## SOURCE RECORDS
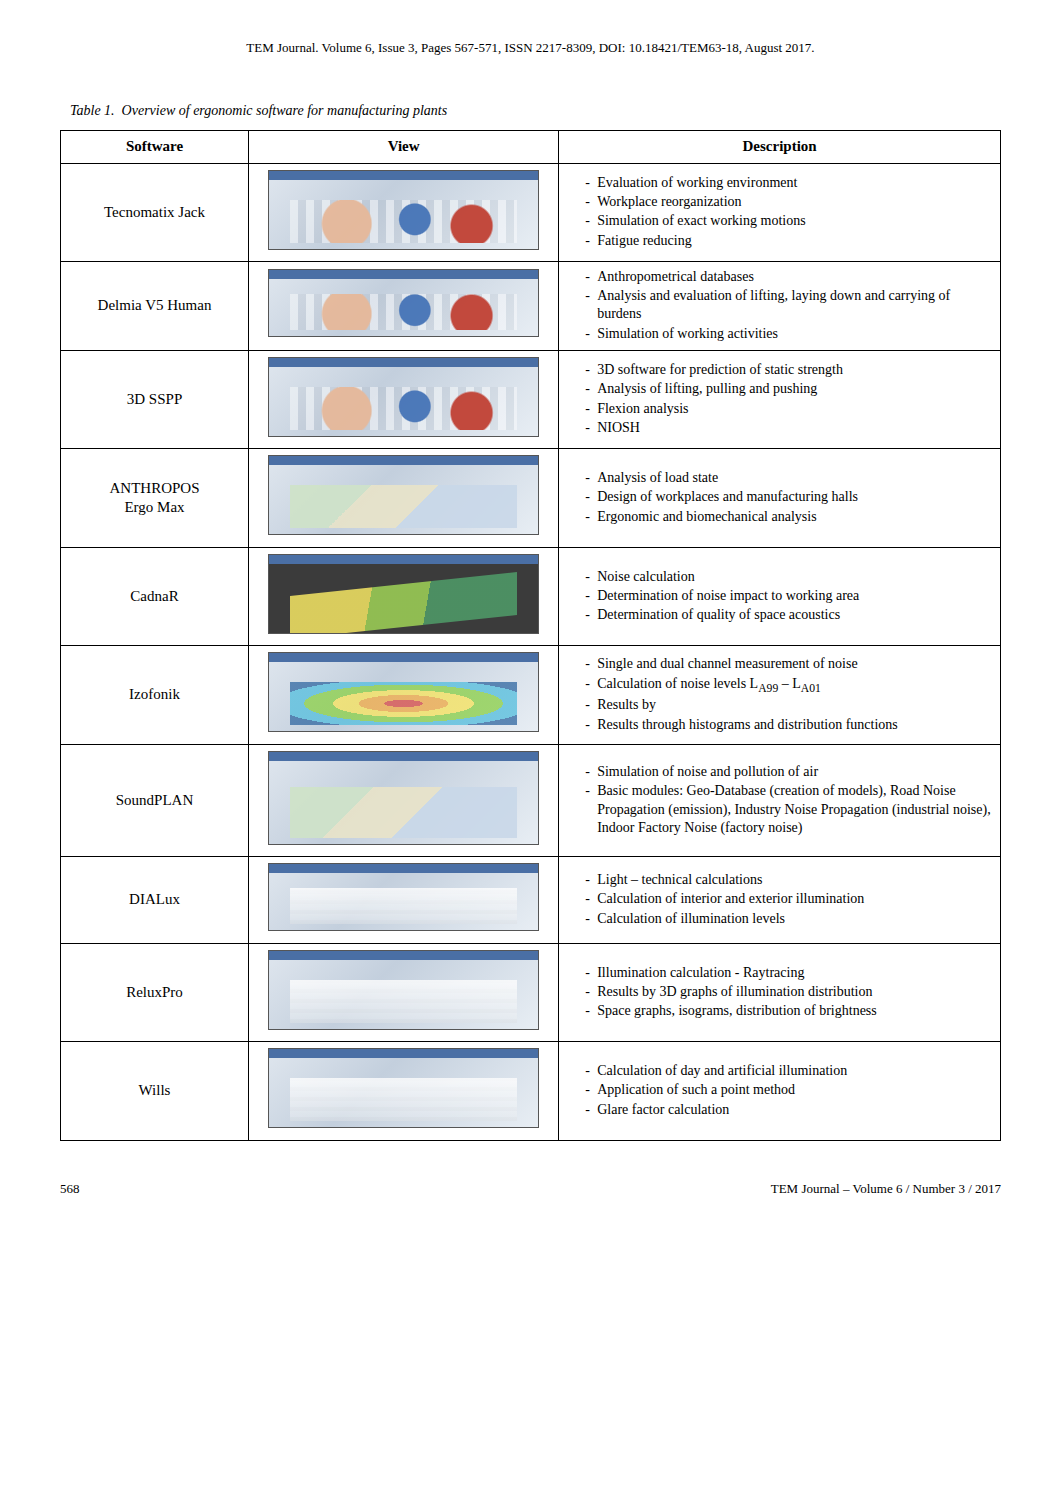TEM Journal. Volume 6, Issue 3, Pages 567-571, ISSN 2217-8309, DOI: 10.18421/TEM63-18, August 2017.
Table 1. Overview of ergonomic software for manufacturing plants
| Software | View | Description |
| --- | --- | --- |
| Tecnomatix Jack | | Evaluation of working environment Workplace reorganization Simulation of exact working motions Fatigue reducing |
| Delmia V5 Human | | Anthropometrical databases Analysis and evaluation of lifting, laying down and carrying of burdens Simulation of working activities |
| 3D SSPP | | 3D software for prediction of static strength Analysis of lifting, pulling and pushing Flexion analysis NIOSH |
| ANTHROPOS Ergo Max | | Analysis of load state Design of workplaces and manufacturing halls Ergonomic and biomechanical analysis |
| CadnaR | | Noise calculation Determination of noise impact to working area Determination of quality of space acoustics |
| Izofonik | | Single and dual channel measurement of noise Calculation of noise levels L A99 – L A01 Results by Results through histograms and distribution functions |
| SoundPLAN | | Simulation of noise and pollution of air Basic modules: Geo-Database (creation of models), Road Noise Propagation (emission), Industry Noise Propagation (industrial noise), Indoor Factory Noise (factory noise) |
| DIALux | | Light – technical calculations Calculation of interior and exterior illumination Calculation of illumination levels |
| ReluxPro | | Illumination calculation - Raytracing Results by 3D graphs of illumination distribution Space graphs, isograms, distribution of brightness |
| Wills | | Calculation of day and artificial illumination Application of such a point method Glare factor calculation |
568 TEM Journal – Volume 6 / Number 3 / 2017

## TASK DESCRIPTION
Only the text of the listing above should be copied, exactly and with pictures left out.

## TASK OUTPUT
TEM Journal. Volume 6, Issue 3, Pages 567-571, ISSN 2217-8309, DOI: 10.18421/TEM63-18, August 2017.
Table 1. Overview of ergonomic software for manufacturing plants
| Software | View | Description |
| --- | --- | --- |
| Tecnomatix Jack | | Evaluation of working environment Workplace reorganization Simulation of exact working motions Fatigue reducing |
| Delmia V5 Human | | Anthropometrical databases Analysis and evaluation of lifting, laying down and carrying of burdens Simulation of working activities |
| 3D SSPP | | 3D software for prediction of static strength Analysis of lifting, pulling and pushing Flexion analysis NIOSH |
| ANTHROPOS Ergo Max | | Analysis of load state Design of workplaces and manufacturing halls Ergonomic and biomechanical analysis |
| CadnaR | | Noise calculation Determination of noise impact to working area Determination of quality of space acoustics |
| Izofonik | | Single and dual channel measurement of noise Calculation of noise levels L A99 – L A01 Results by Results through histograms and distribution functions |
| SoundPLAN | | Simulation of noise and pollution of air Basic modules: Geo-Database (creation of models), Road Noise Propagation (emission), Industry Noise Propagation (industrial noise), Indoor Factory Noise (factory noise) |
| DIALux | | Light – technical calculations Calculation of interior and exterior illumination Calculation of illumination levels |
| ReluxPro | | Illumination calculation - Raytracing Results by 3D graphs of illumination distribution Space graphs, isograms, distribution of brightness |
| Wills | | Calculation of day and artificial illumination Application of such a point method Glare factor calculation |
568 TEM Journal – Volume 6 / Number 3 / 2017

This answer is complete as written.